4. Continuando con Beethoven, una vieja “conversación” sobre el músico tedesco donde Pollini habla sobre su grabación de los cinco conciertos para piano con el director de la Filarmónica de Viena Karl Böhm, post-mortem polémico [3], un especialista indiscutible en los conciertos de Beethoven, Mozart y en la música de ópera, principalmente del mismo Mozart, Wagner y Richard Strauss.
- El perfil de estudioso de Pollini se revela nítido en este video donde, entrado en años, interpreta, partitura en mano y con asistente, el Klavierstuck X del hipervanguardista Karlheinz Stockhausen. Con sus numerosos glissandos, más los puñetazos y codazos al teclado prescritos por el autor, obligan al intérprete al uso de guantes para proteger las manos. Cualquiera sea la opinión que tengamos sobre Stockhausen —no me siento muy autorizado a opinar si Pollini decidió estudiarlo— resulta encomiable el afán de conocimiento que lo acompañó hasta el final de sus días.

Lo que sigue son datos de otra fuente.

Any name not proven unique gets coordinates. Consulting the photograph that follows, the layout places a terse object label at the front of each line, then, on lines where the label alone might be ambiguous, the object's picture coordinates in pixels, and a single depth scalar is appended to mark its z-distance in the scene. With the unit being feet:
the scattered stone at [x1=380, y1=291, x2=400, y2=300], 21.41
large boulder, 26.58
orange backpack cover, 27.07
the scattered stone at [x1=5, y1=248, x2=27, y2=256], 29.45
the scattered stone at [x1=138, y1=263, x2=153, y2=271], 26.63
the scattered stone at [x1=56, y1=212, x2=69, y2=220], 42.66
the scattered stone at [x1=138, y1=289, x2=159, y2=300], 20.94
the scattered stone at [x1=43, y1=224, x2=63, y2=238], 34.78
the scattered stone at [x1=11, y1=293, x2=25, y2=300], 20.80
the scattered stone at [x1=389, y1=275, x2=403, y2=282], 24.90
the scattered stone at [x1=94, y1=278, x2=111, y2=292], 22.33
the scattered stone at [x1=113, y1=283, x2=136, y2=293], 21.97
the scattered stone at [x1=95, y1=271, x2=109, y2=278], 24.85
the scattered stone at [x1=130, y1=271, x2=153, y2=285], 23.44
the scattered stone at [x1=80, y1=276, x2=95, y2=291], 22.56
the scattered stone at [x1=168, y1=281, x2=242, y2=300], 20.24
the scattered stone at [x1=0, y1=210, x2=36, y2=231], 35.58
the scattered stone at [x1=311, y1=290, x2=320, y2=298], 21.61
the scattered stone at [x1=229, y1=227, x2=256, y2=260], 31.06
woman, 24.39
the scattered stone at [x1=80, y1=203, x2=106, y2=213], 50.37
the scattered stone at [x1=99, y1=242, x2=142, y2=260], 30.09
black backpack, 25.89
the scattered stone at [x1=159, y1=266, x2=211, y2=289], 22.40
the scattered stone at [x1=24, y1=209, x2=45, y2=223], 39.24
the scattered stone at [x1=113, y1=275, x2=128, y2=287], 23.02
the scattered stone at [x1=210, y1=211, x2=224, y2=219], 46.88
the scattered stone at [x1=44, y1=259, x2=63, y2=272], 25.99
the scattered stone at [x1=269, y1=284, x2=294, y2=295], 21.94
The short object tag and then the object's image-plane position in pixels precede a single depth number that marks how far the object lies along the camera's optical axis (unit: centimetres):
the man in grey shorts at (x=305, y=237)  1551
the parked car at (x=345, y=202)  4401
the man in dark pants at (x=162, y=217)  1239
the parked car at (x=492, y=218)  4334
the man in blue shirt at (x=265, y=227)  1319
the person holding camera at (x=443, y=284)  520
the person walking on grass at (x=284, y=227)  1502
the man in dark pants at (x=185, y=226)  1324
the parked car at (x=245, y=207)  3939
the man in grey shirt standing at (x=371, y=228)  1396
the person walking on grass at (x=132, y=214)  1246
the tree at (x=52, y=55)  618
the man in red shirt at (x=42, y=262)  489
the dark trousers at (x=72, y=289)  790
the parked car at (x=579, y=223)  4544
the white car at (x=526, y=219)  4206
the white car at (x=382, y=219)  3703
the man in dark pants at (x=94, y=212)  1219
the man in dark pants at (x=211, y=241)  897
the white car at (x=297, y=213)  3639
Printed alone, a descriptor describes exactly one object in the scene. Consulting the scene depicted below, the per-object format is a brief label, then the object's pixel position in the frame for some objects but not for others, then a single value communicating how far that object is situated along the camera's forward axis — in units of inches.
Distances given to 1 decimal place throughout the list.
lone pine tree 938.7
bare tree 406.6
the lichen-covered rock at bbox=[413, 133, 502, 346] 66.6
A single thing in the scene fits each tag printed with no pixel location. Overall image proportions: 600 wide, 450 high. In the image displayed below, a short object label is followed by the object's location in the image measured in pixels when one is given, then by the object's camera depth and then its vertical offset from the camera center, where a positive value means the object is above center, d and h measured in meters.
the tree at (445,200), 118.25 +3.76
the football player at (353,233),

- Finalmente, el fragmento de una extensa entrevista, en italiano, en la que puede apreciarse su amplia formación como musicólogo, esencial para cumplir lo que creyó, en vida, fue su principal deber como intérprete, ser fiel al legado de los grandes músicos de Occidente; no es poco.

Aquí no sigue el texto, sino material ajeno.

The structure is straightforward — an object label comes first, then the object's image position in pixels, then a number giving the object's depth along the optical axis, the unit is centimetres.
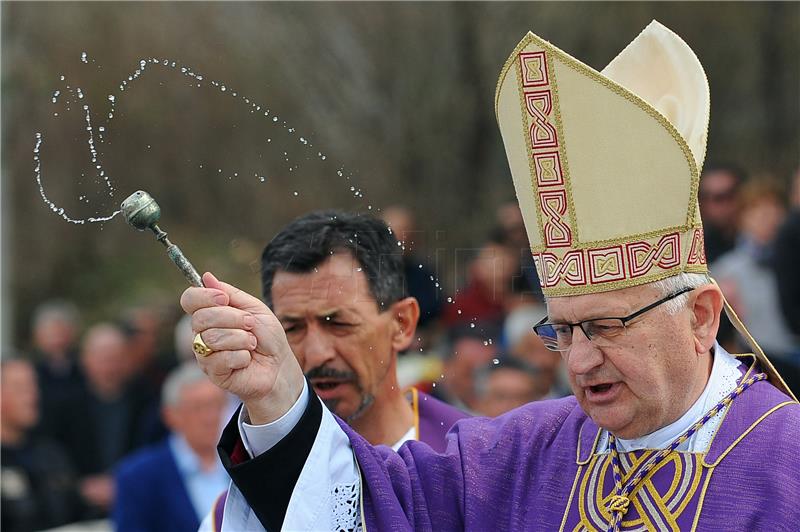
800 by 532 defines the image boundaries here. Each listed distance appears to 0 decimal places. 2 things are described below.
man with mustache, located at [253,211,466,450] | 706
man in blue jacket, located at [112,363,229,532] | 1123
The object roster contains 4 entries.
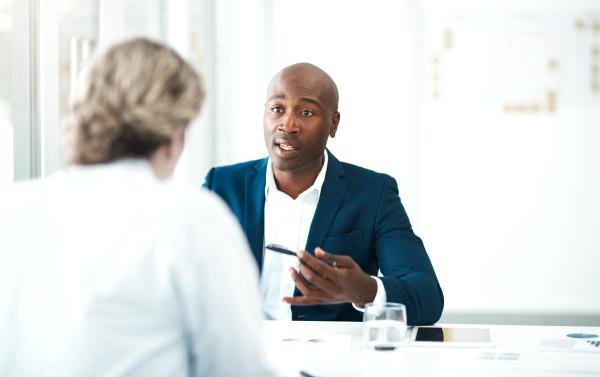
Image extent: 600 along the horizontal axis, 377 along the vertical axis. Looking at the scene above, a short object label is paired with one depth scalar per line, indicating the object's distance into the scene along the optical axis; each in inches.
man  209.9
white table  147.5
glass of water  162.8
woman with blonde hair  100.3
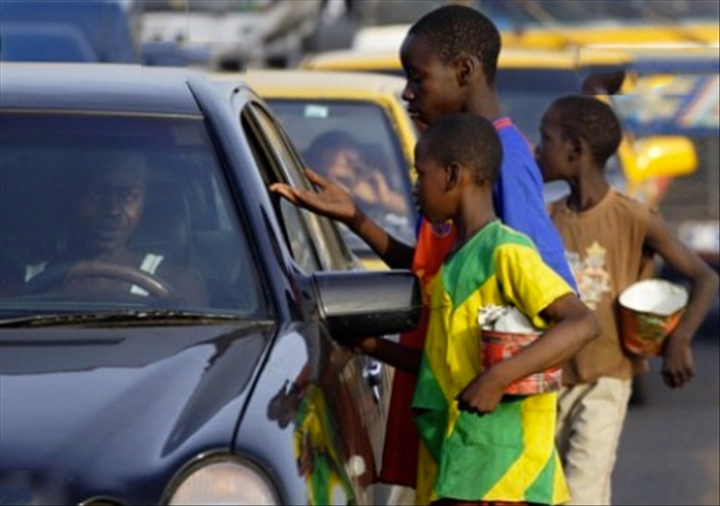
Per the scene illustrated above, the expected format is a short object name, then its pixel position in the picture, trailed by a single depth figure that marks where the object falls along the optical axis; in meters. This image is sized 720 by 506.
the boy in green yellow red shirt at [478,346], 10.77
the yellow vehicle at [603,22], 32.75
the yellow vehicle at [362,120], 20.16
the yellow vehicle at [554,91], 26.89
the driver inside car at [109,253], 10.69
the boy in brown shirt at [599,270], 15.13
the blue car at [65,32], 32.37
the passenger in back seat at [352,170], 19.95
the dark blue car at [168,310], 8.55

[1] Para quienes leen música, la partitura de la Arietta es endiabladamente difícil, sobre todo a partir de la III variación donde, además, Beethoven comienza a hacer lucir algunas de sus particulares notaciones dinámicas: Misterioso; Etereo; il basso staccato quasi pizzicato; quasi flauto.
[2] Premio Nobel de Literatura (1929). Thomas Mann era hijo de un padre luterano y una madre católica brasileña. Contrajo matrimonio en 1905 con Katharina Hedwig Pringsheim, judía, perteneciente a una próspera familia de industriales y artistas. La combinación de las ideas políticas de Mann y el judaísmo próspero de su esposa hizo que automáticamente se convirtieran en enemigos dilectos y naturales del régimen nazi que los persiguió con saña, expropió su patrimonio y fortuna, siendo especialmente dañino con ellos el alto oficial de las SS Reinhard Heydrich. El exilio a los Estados Unidos fue la única salida.

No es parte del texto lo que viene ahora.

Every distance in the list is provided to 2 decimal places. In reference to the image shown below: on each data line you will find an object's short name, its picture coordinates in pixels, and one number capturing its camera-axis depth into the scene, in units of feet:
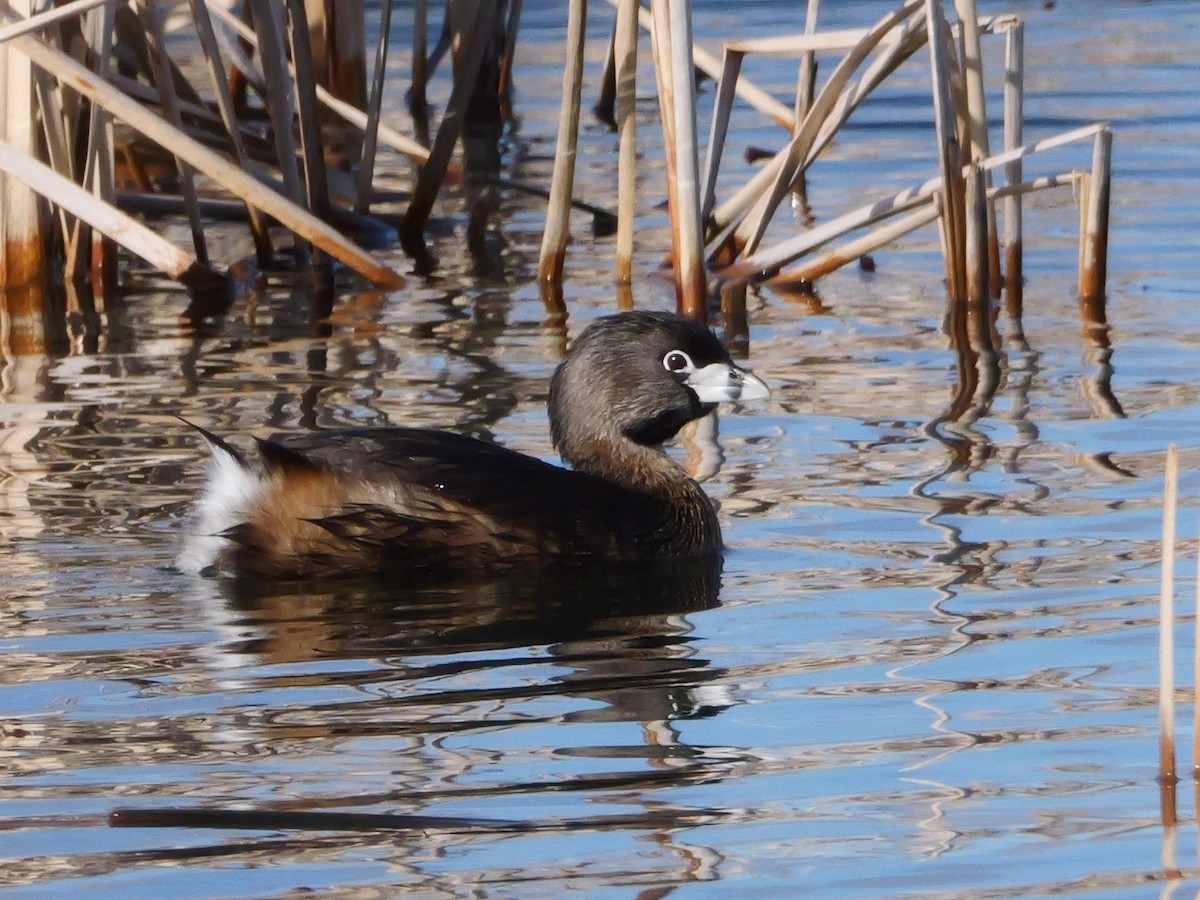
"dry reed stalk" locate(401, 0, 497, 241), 65.10
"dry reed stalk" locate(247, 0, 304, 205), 60.03
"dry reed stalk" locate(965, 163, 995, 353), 54.75
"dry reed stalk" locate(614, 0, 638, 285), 56.59
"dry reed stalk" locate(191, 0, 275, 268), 57.67
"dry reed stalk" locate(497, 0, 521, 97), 88.79
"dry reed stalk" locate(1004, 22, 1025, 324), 56.49
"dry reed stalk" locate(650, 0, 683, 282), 52.91
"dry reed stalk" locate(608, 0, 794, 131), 62.59
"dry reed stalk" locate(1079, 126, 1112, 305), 55.72
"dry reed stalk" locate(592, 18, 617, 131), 93.35
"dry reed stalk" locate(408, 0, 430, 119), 75.77
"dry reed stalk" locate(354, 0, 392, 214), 61.82
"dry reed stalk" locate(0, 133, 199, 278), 52.85
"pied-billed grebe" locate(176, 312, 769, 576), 38.42
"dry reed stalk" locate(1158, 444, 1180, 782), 24.73
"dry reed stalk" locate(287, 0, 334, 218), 61.00
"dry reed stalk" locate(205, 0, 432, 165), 68.13
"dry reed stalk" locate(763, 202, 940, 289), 56.80
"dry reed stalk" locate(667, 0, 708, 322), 51.57
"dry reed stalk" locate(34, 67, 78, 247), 55.21
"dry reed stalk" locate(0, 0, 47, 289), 55.42
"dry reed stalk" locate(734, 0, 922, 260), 55.83
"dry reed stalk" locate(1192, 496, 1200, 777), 25.03
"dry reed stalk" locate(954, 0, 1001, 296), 55.01
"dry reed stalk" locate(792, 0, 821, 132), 61.57
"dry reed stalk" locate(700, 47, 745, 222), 57.98
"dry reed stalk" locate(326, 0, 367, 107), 78.59
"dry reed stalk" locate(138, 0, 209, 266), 59.57
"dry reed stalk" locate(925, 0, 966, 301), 53.06
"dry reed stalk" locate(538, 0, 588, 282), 56.95
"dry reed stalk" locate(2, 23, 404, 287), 52.49
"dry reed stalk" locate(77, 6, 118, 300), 55.88
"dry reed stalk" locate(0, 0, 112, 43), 49.42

[3] Durante los años del nazismo, Karl Böhm no dudó en apoyar fervientemente al régimen para progresar en su carrera como director de orquesta y ópera. Ese inmoral oportunismo de Böhm tuvo un efecto positivo para nuestro país. La presión del gobierno nazi condujo a que el director de la prestigiosa Ópera de Dresden, Fritz Busch, renunciara a su cargo. Busch no era judío —como algunos pensaban— pero su oposición, vocal y férrea, al nazismo hizo insostenible que mantuviera su cargo, ambicionado por Böhm que finalmente lo consiguió del régimen nazi. Fritz Busch debió partir al exilio y recibió la oferta de convertirse en el director de orquesta de un gran teatro de ópera de Sudamérica: el Teatro Colón de Buenos Aires. La dirigió entre 1933-1936 y luego entre 1940-1947, dejando una profunda impronta. En 1948 decidió radicarse en los Estados Unidos.